Passing sensitive values as Terraform variables is dangerous because the plain-text value can appear in shell history, CI logs, and - critically - the state file.

Three safer approaches, in order of preference:

1 · OIDC (eliminate static secrets entirely)
The preferred approach for cloud provider authentication. Configure the cloud vendor to trust an external Identity Provider (e.g., GitHub Actions, Spacelift). The IdP exchanges an OIDC token for short-lived cloud credentials - no API key ever needs to be stored.

IdP (e.g. GitHub Actions)
└─► OIDC token
└─► Cloud IAM (e.g. AWS IAM Role / Azure Service Principal)
└─► Temporary credentials (session-scoped)
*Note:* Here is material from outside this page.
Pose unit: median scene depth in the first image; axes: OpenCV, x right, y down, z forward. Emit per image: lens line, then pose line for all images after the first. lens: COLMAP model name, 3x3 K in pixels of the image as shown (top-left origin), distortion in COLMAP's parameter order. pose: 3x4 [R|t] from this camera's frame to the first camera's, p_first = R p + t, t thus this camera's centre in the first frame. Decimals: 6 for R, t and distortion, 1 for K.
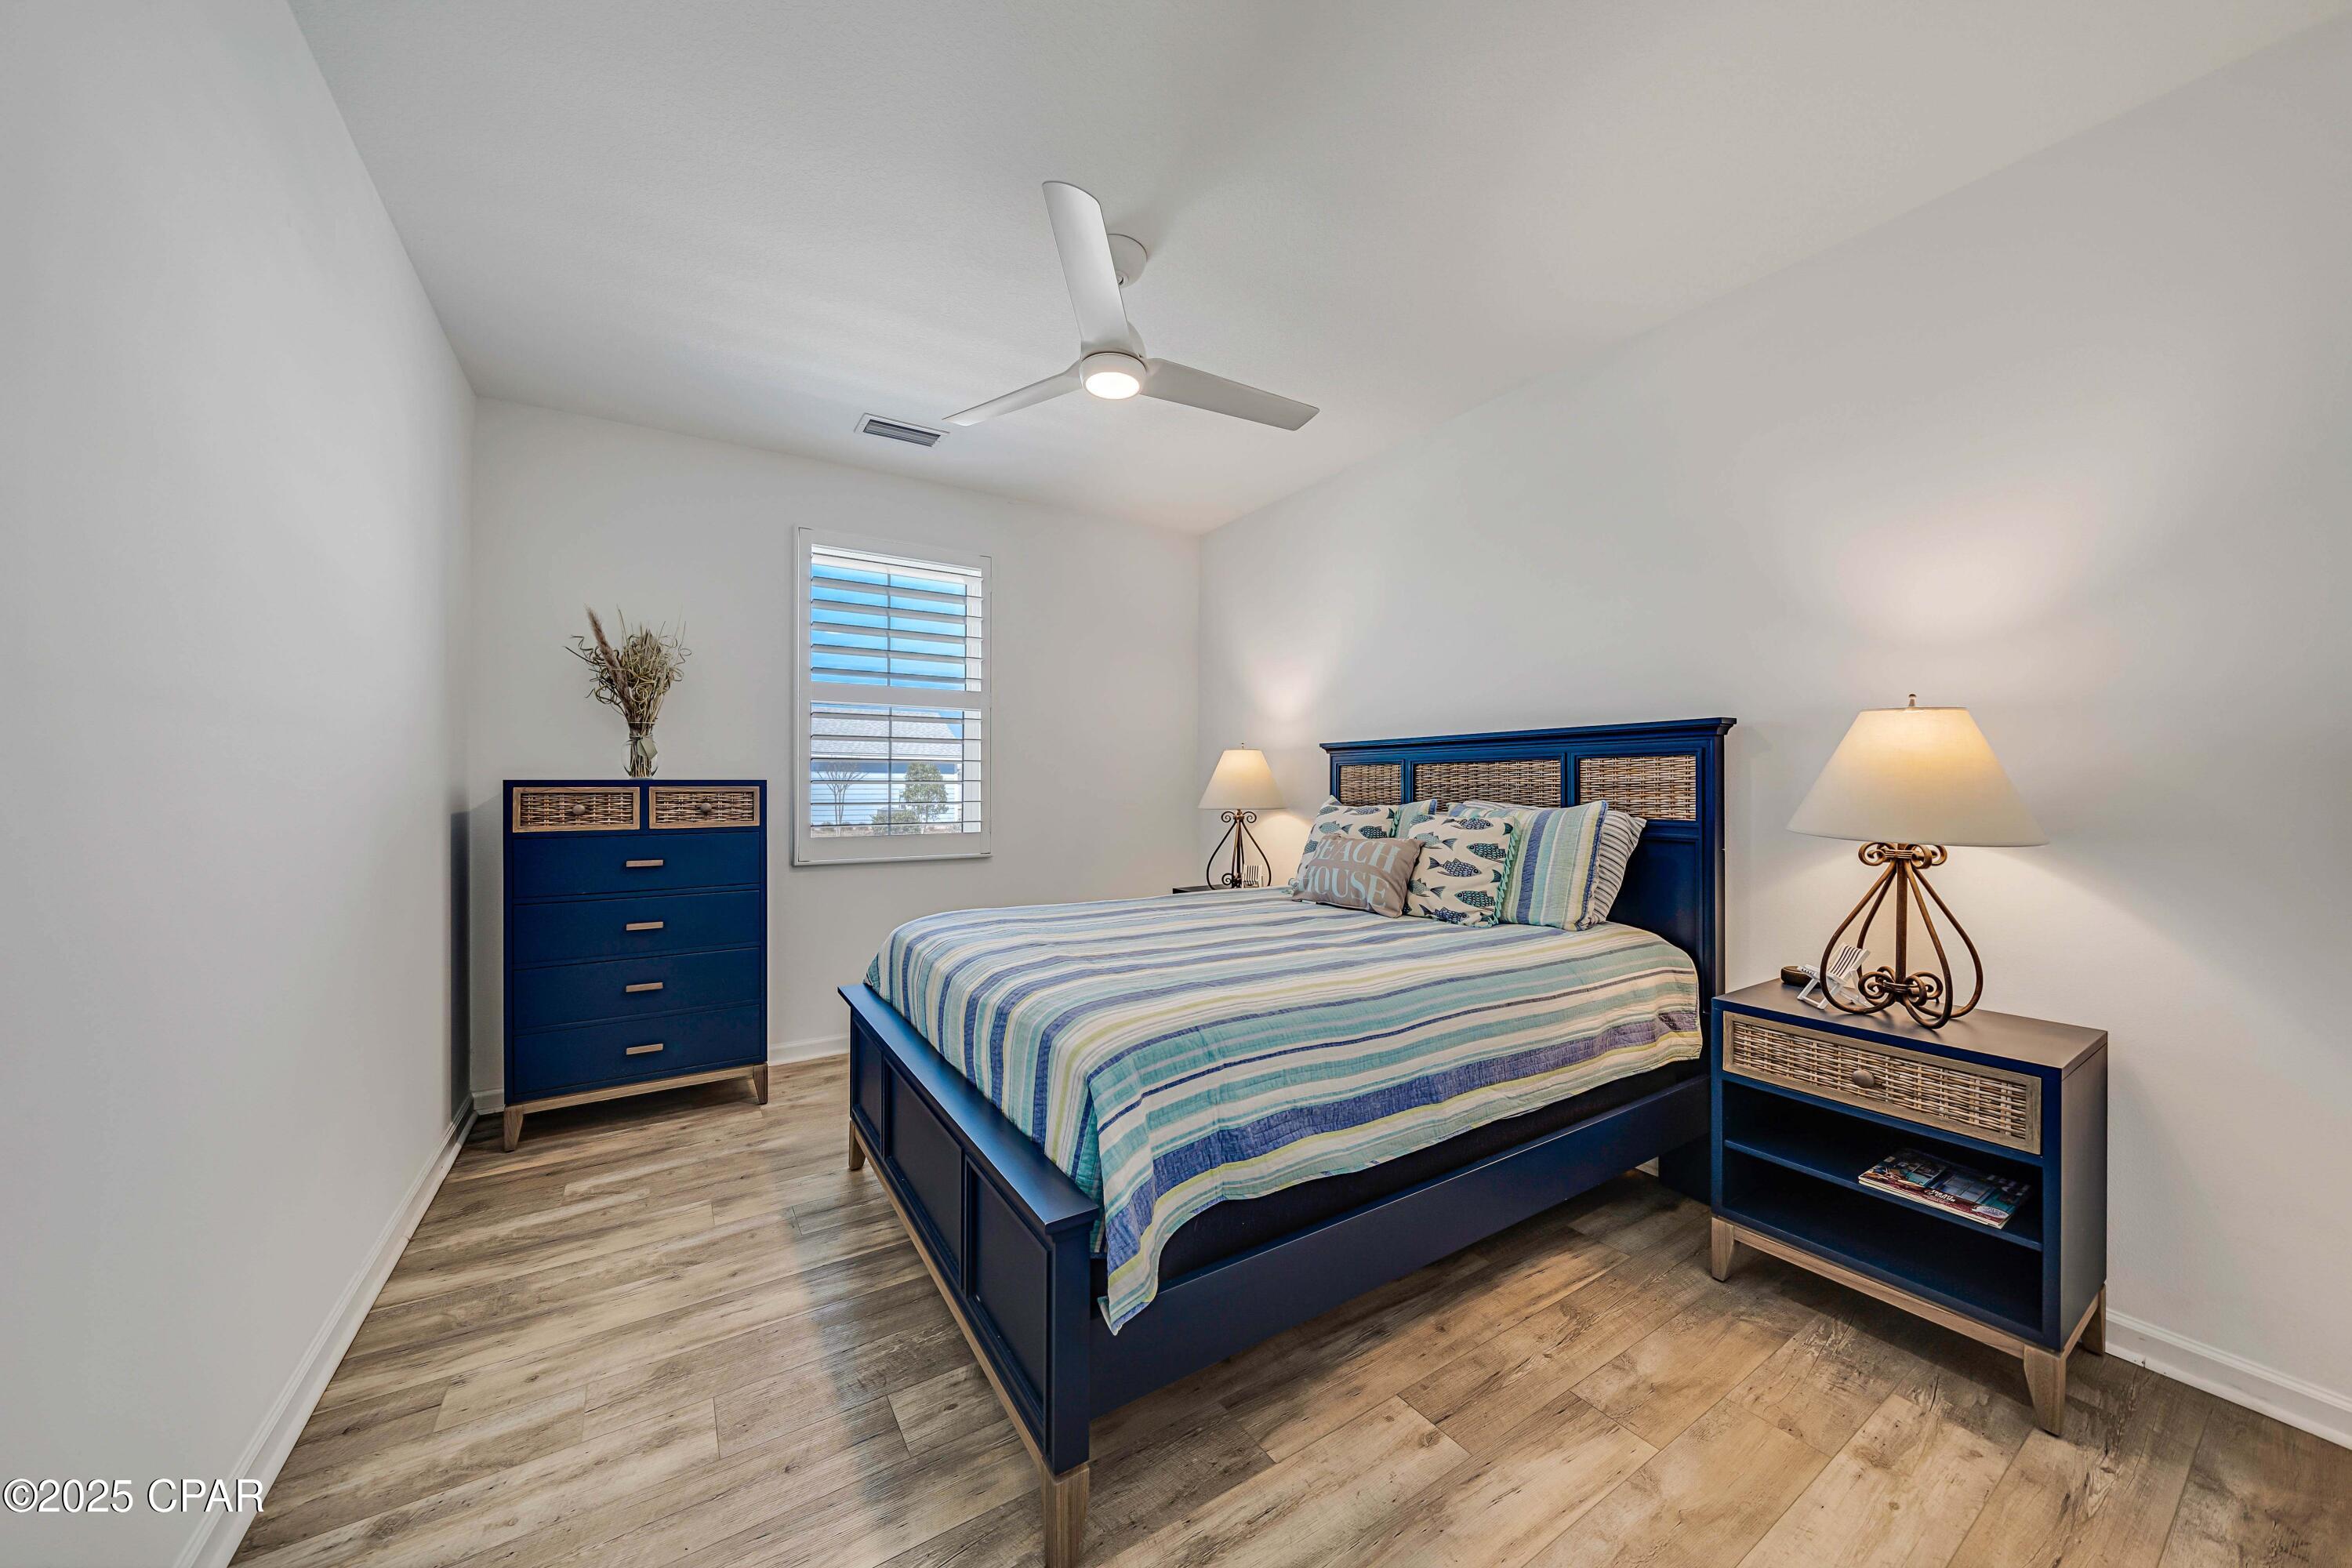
lens RADIAL K [[811.7, 0, 1187.5], [0, 811.7, 791.8], [0, 0, 1]] dist [-0.005872, 0.000721]
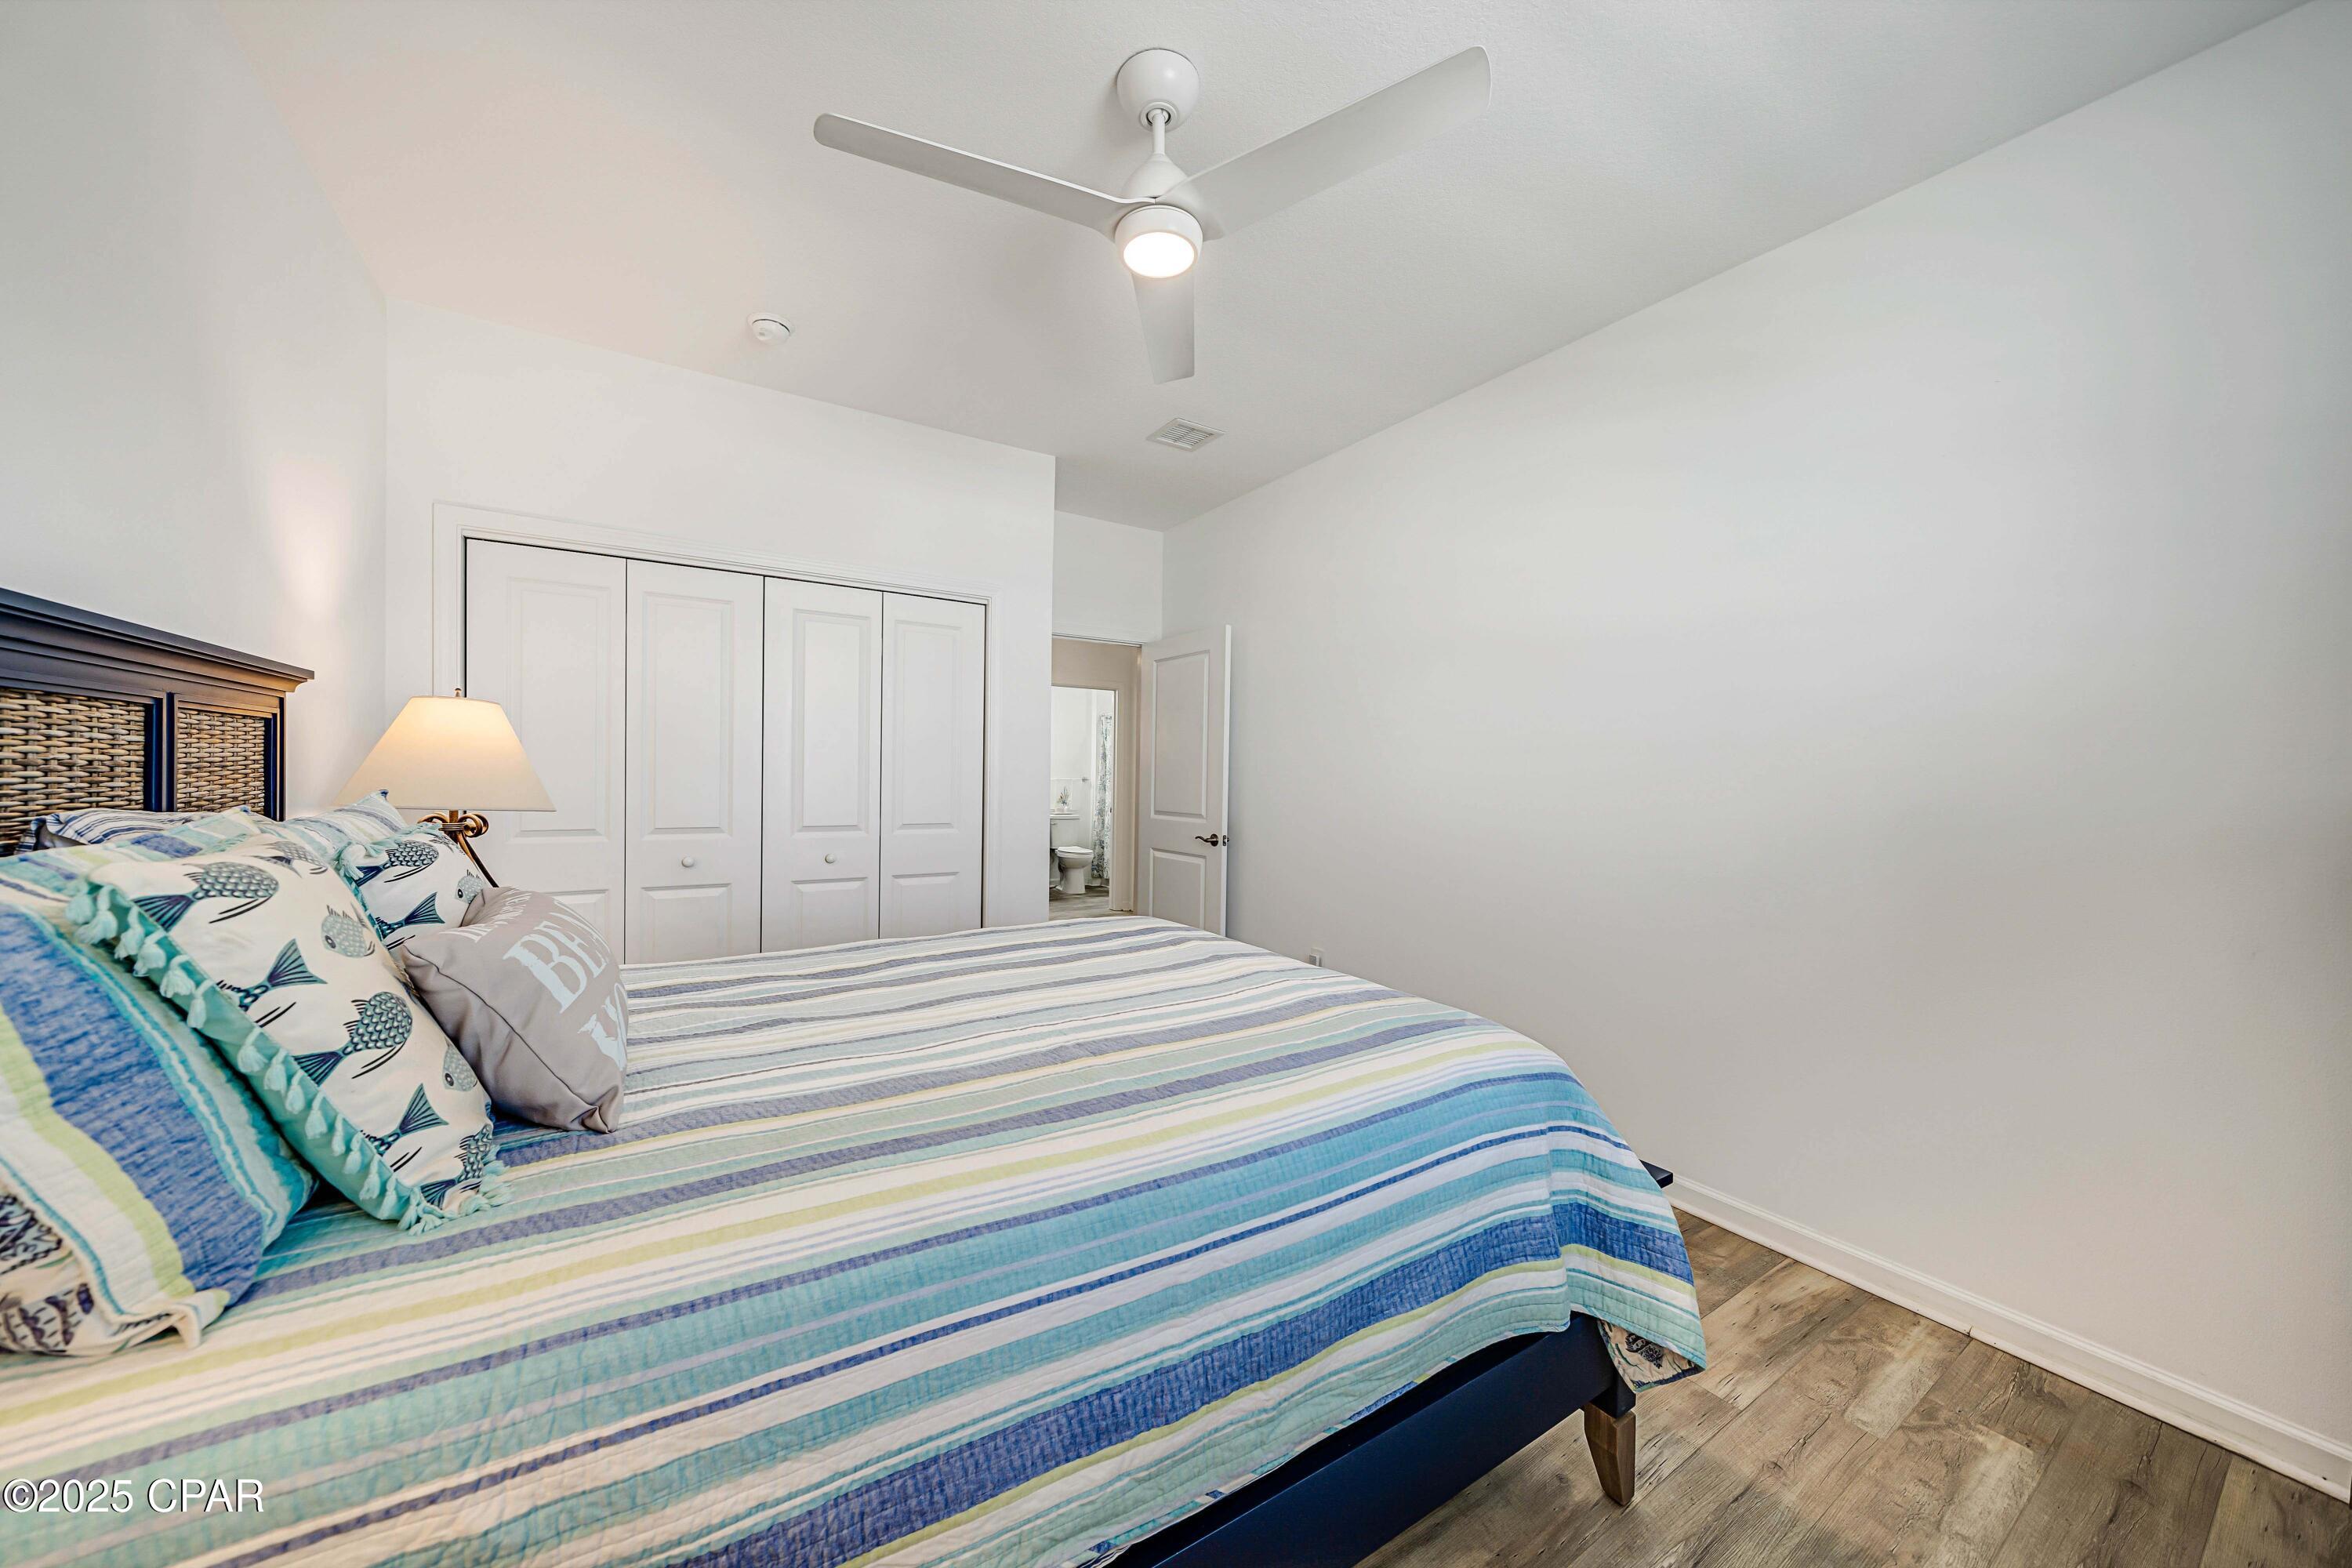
lens RADIAL K [[811.7, 0, 1178.8], [0, 811.7, 779.0], [0, 0, 1]] dist [-0.005872, 0.000721]
pose [[-0.999836, -0.016111, 0.008261, -0.155166], [-0.015980, 0.999750, 0.015660, -0.025025], [-0.008511, 0.015526, -0.999843, 2.056039]]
2 · Secrets manager via data source
For third-party secrets that don’t support OIDC. Store only the secret’s path or ARN in Terraform; retrieve the value at plan time via a data source:

data "aws_secretsmanager_secret_version" "db_password" {
secret_id = var.db_password_secret_arn # ARN, not the password itself
}

3 · Orchestrator / CD platform settings
The fallback when OIDC and secrets managers are unavailable. Most CD platforms let you store a secret and prevent it from being read back.

Limitations: updating a single API key across hundreds of pipelines is a significant maintenance burden. Centralised platform storage also creates a single point of failure - a platform compromise exposes all secrets stored within it. Use only as a last resort.

The most common secret leak vector is plaintext output in CI logs. Scripts that print environment variables, verbose Terraform output, or debug logging can silently expose credentials. Implement tooling that actively scans source code repositories and CI log output for secret patterns - so compromised credentials are caught and revoked quickly.


Terraform stores all resource state in a state file. By default this lives on the local filesystem - fine for experiments, entirely unsuitable for production.

BackendCloudNotes
s3AWSRequires separate DynamoDB table for state locking
azurermAzureBuilt-in locking via blob leases
gcsGCPBuilt-in locking
consul / pgSelf-hostedFull control; you maintain the service
remote / cloudHCP Terraform, Scalr, Env0Remote execution; plan and apply run off your machine

Every production backend must address four requirements:

RequirementWhy
State lockingPrevents concurrent apply runs from corrupting state
Access control + loggingOnly CI/CD pipelines should write state; log access for incident investigation
Encryption at restState files contain all resource attributes in plain text, including sensitive values
Tested backupsA corrupt or lost state file can orphan all managed resources

Hardcoding credentials or environment-specific paths directly in the backend block is a security risk. Use partial configuration instead: leave the backend block minimal in code and supply the remainder at init time:

# main.tf - committed to version control (no secrets)
terraform {
backend "s3" {
bucket = "my-tf-state"
key = "prod/terraform.tfstate"
region = "us-east-1"
# access_key and secret_key omitted - supplied externally
}
}
Terminal window
terraform init -backend-config="path/to/backend.tfvars"
# or rely on TF_VAR_ / AWS_* env vars in CI

Workspaces let you maintain separate state files for different environments while sharing the same code:

Terminal window
terraform workspace new staging
terraform workspace select prod

Inside code, terraform.workspace exposes the active workspace name, enabling conditional sizing:

locals {
min_workers = terraform.workspace == "prod" ? 5 : 1
}

Migrating between backends is handled automatically: update the backend block and run terraform init -migrate-state. Because backends are built into the Terraform binary, review upgrade changelogs when upgrading Terraform - backend parameter names occasionally change between versions.